Required action:
Continue the question-and-answer exchange about the origin of the universe, starting after its last sentence.

First, where did this come from? I know a lot of evolutionists do not believe in eternity, but matter cannot be created or destroyed, so where did this come from?
We don't know. It may not have "come from" anything, it may have been spontaneously generated. It may have been formed by a process beyond our universe. They may have been a big crunch, followed by a big bang. The answer is beyond our knowledge.
Matter, by the way, can be both created and destroyed; you're thinking of energy - but that too can be created and destroyed according to Quantum Mechanics and does so constantly at the subatomic level. Regardless, the first law of thermodynamics applies to things
within our universe, attempting to apply it to the universe itself is a logical fallacy.
Next, why/how did this material spontaneously explode?
It didn't "explode", the Big Bang is not an explosion. Thinking of it as an explosion will not help you understand it. As far why there was the expansion - I don't know, I don't think anyone does?
How did round planets form? Normally when something explodes, it is not round.

Study material:
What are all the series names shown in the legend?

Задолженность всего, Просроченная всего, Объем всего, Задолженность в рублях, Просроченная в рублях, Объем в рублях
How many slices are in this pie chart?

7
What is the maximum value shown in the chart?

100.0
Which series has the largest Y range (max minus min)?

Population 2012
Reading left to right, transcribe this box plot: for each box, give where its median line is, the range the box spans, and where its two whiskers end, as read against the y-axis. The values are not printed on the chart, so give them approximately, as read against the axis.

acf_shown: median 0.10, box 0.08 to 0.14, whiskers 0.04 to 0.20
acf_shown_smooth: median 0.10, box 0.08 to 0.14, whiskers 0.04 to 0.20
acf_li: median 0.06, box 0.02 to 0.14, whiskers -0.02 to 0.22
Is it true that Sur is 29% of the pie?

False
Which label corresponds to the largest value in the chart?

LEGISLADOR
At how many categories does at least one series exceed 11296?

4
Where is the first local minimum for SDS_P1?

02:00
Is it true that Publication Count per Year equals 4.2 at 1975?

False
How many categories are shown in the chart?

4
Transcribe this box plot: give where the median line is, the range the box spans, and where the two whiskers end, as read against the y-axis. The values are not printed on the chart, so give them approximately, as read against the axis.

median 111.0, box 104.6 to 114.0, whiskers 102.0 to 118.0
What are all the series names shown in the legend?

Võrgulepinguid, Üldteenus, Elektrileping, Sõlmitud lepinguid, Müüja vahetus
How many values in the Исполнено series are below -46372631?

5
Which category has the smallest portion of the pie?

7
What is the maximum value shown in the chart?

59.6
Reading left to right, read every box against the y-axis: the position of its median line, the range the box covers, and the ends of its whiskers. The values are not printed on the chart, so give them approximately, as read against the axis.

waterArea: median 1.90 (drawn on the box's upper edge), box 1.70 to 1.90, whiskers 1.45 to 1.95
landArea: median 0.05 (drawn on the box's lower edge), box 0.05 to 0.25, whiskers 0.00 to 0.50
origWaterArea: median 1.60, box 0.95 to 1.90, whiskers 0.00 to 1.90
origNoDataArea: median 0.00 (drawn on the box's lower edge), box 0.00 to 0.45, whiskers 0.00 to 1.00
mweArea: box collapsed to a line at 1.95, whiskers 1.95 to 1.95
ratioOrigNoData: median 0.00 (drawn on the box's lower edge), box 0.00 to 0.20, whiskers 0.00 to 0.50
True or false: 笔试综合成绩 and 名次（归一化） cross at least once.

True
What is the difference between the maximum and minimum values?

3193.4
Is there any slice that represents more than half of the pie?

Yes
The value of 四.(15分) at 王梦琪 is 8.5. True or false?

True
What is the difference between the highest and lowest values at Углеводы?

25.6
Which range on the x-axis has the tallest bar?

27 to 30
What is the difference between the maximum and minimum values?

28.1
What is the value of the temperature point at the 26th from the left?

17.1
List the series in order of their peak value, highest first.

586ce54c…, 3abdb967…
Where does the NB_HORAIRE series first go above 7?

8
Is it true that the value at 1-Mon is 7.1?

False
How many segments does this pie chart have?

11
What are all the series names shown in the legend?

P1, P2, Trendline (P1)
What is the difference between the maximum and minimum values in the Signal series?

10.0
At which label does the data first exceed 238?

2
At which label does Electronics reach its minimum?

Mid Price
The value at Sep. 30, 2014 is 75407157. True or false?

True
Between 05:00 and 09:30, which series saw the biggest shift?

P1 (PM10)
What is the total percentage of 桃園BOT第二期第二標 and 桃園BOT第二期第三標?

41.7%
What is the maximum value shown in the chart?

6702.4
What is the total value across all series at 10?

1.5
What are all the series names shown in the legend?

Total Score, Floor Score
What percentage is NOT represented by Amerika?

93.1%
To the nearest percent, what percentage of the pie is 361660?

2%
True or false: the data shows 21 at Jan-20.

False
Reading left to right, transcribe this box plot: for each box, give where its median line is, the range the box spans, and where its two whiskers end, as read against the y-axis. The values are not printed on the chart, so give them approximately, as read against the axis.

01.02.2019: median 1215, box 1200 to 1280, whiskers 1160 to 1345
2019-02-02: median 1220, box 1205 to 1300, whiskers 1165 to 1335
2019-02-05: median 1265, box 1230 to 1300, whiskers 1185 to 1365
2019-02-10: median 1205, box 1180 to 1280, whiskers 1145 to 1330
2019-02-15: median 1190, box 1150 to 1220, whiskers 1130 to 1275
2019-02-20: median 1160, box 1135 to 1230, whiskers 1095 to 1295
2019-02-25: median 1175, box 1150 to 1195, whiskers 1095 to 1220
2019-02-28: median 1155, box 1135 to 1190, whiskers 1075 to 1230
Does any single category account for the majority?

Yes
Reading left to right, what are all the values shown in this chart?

Task answer:
It wasn't round, they became round later, because trillions upon trillions of little bits of matter accumulated under their own gravity. Spherical objects are physically stable because they minimise the overal gravitational effect, similarly to why water droplets form spheres (here, it is atmospheric pressure and electrostatic attraction that is responsible but the principle is the same).
Rock is denser than the gases in our atmosphere, is it not? So, assuming we have an explosion with sufficient material and conditions to create round planets, wouldn't there be a gas "bubble" near the source of the explosion?
The "explosion" was everywhere. Every point, everywhere in the universe, is where the big bang was.